Jones spoke. He said: What do it say?

About you it dont.

About Quinn then.

It dont say. It aint you nor Quinn neither. It’s him.

Suttree felt the skin on his scalp pucker.

Why aint it me? said Jones.

I caint make it be if it aint.

Do it again.

No.

Jones blinked heavily.

You should of come alone, she said. She still had her eyes shut and Suttree thought that she was talking to Jones but when she opened them she was looking at him.

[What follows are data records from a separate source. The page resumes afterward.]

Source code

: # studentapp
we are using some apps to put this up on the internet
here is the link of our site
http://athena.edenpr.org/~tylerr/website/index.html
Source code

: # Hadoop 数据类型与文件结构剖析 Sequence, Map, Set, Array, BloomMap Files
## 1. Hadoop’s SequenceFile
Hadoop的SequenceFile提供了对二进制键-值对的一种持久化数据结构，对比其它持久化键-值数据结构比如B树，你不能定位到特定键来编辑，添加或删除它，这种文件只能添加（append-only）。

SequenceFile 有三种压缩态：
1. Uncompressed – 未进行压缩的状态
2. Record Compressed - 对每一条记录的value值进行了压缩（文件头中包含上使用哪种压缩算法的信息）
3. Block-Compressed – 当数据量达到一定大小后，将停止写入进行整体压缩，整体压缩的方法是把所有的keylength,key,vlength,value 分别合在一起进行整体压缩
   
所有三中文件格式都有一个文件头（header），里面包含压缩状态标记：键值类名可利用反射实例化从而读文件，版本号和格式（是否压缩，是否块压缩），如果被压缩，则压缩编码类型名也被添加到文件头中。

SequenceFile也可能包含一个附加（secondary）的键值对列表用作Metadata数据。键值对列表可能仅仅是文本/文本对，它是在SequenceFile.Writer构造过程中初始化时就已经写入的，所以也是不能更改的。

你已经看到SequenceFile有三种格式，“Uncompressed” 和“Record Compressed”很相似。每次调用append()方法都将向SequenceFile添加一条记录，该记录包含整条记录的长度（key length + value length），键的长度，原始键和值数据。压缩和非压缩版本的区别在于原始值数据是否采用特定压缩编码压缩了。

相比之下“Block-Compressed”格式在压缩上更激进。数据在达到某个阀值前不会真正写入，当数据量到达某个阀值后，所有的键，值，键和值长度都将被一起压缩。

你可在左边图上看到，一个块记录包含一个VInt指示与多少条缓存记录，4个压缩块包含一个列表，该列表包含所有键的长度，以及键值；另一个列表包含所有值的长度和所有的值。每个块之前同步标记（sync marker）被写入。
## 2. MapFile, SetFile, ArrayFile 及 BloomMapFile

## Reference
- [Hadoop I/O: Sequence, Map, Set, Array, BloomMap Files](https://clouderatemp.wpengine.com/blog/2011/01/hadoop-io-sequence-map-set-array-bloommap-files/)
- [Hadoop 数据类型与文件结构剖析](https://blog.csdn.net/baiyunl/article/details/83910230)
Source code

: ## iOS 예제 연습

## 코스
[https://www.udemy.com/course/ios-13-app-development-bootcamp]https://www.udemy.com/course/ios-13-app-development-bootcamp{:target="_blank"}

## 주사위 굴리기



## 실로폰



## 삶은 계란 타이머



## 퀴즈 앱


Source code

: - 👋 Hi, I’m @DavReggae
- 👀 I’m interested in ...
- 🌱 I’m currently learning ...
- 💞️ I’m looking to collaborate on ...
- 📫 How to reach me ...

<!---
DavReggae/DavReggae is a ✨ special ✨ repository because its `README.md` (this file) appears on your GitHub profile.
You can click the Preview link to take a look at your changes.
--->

He did not go back. He passed her in the street one evening toward the summer’s end but she might have been any black crone at all, stooped and shawled and silent save for the shuffling of her feet in the gutter. She did not look up nor did she speak and he could smell her on the night wind, lank harridan, a stale musty odor, dust dry. She passed in a light creaking of bones, dried bulb ends grating in their cups. Stranger yet he saw her a final time that year in the streets uptown in the full light of noon and she did look at him. Suttree shunned those adder’s eyes in which the sun lay split. She has borne her wares in a catskin bag through the brick alleyways and tarpaper lanes. Something moved her mouth very like a smile. The antique teeth like seedcorn. An odor of violated graves. Her small shadow fell against him like a bird and she passed on. He stood looking after. Five fingers to five pressing he constructed a tactile plate of glass between his fingertips. Then he turned and went on. Give over, Graymalkin, there are horsemen on the road with horns of fire, with withy roods. He ran among the crowds dodging and veering. The jar of his heels on the pavement kept stopping the fans that spun above the shop doors.